Setup proved to be pretty simple – as it should be with a headset designed for a specific console. Although there was, inevitably, one omission from the setup guide which required recourse to Turtle Beach’s website: toggling the active noise cancellation on and off (a simple matter of tapping the power button, it turned out). The Stealth 700 comes with a USB wireless dongle which hooks up to the PS4’s optical input, with which it was paired out of the box; manual pairing proved simple enough.
Ergonomically, the Stealth 700 scores well. It has three buttons on the left earcup for power, Bluetooth setup and toggling Superhuman Hearing on and off – wisely, headphone and chat volume levels are controlled by two sliders.
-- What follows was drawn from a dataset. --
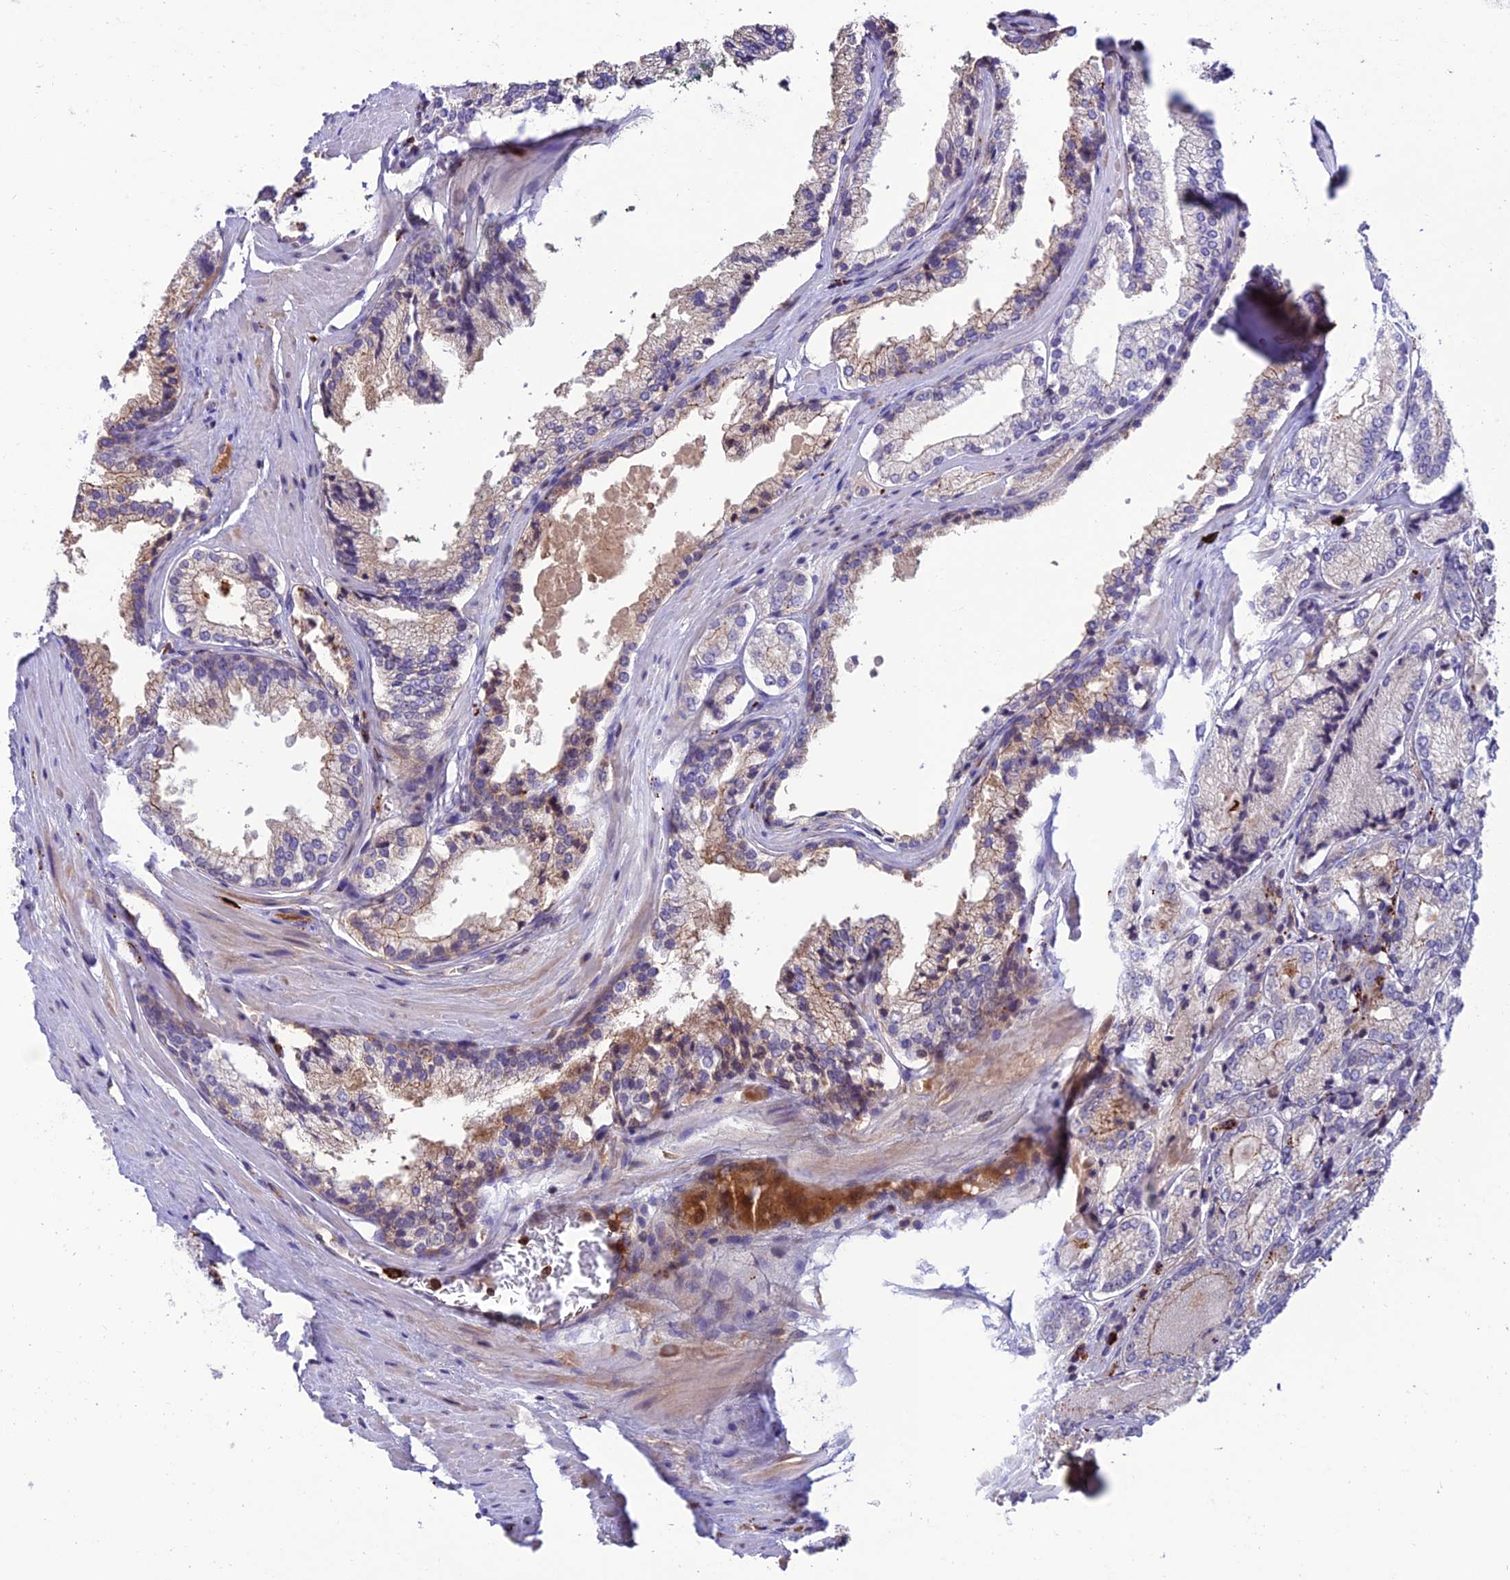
{"staining": {"intensity": "negative", "quantity": "none", "location": "none"}, "tissue": "prostate cancer", "cell_type": "Tumor cells", "image_type": "cancer", "snomed": [{"axis": "morphology", "description": "Adenocarcinoma, Low grade"}, {"axis": "topography", "description": "Prostate"}], "caption": "Prostate cancer (low-grade adenocarcinoma) was stained to show a protein in brown. There is no significant expression in tumor cells.", "gene": "ARHGEF18", "patient": {"sex": "male", "age": 74}}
The stubby microphone can be clicked upwards and muted.
There’s a microUSB slot for charging (a cradle would have been nice, but you rarely get those with mid-priced headsets). It also comes with Turtle Beach’s clever system for accommodating a pair of glasses without squeezing them into your head.
The Stealth 700 has a wealth of functions for controlling Bluetooth devices with which it is paired, including taking incoming calls when you’re listening to music on your phone, fast-forwarding to the next track and so on.
But those controls are somewhat arcane, involving multiple button-presses and recourse to the setup guide. There’s also a 2.5mm jack for connecting devices physically, which also means you can use a Stealth 700 with Sony’s PlayStation VR.
Aesthetically, the Stealth 700 is solid and practical, rather than ostentatiously luxurious. Build quality is high – it’s a very robust-feeling headset which should be able to withstand plenty of abuse. But it eschews exotic materials in favour of tough, high-end plastics, except for the ear-cushions and rubberised cushioning on the band. It can’t be faulted in terms of comfort – as it’s neither the bulkiest nor heaviest of headsets (unlike some of its wireless rivals), you can happily wear it for hours at a stretch without discomfort.
Sound-wise, the Stealth 700 goes big. It has a quite distinctive, warm sound with tons of deep, rumbling bass – the sort of sound you might expect in a cinema, and it does a fine job of adding drama and immersion to your gaming.
It has a strong, dynamic mid-range, too, and a top end which is precise and free of any hint of shriekiness, albeit less prominent than the other frequency bands. It manages to sound both exciting and inviting, and you’ll love it if you seek a warm sound; less so if you crave a neutral sound above all else.
If you crank the volume up to full, a bit of bass boominess creeps in – but it’s a very loud headset, so by that stage, you will have reached intolerably ear-splitting volume levels.
Those warm characteristics also lend themselves well to listening to music on mobile devices via Bluetooth, effectively counteracting the tinniness of MP3s and their ilk.
At a quoted 10 hours, battery life isn’t the greatest, but in this instance, quoted battery life tallied with what we achieved in use, which is refreshing. And 10 hours should be adequate for the needs of all but the most fanatical of MMO players – you really shouldn’t be spending that long playing a game at a single stretch. Bigger batteries add weight and bulk to headphones, so less-than-sensational battery life would appear to be something of a pay-off for the comfort that the Stealth 700 offers.
Overall, the Stealth 700 is a great all-round gaming headset, which should appeal to all types of PlayStation 4 owners. It sounds superbly atmospheric, really pitching you deep into the drama of whatever game you’re playing.
It has all the features that you’re likely to really need, with top-notch surround-sound bringing an edge when playing action games, and active noise cancellation that comes in handy if you tend to play games in noisy environments.
Plus it works well as a set of Bluetooth headphones when on the move. Given the feature-set and sound quality, it represents pretty decent value for money, and will make a much-appreciated present for any PS4-owning gamer you know.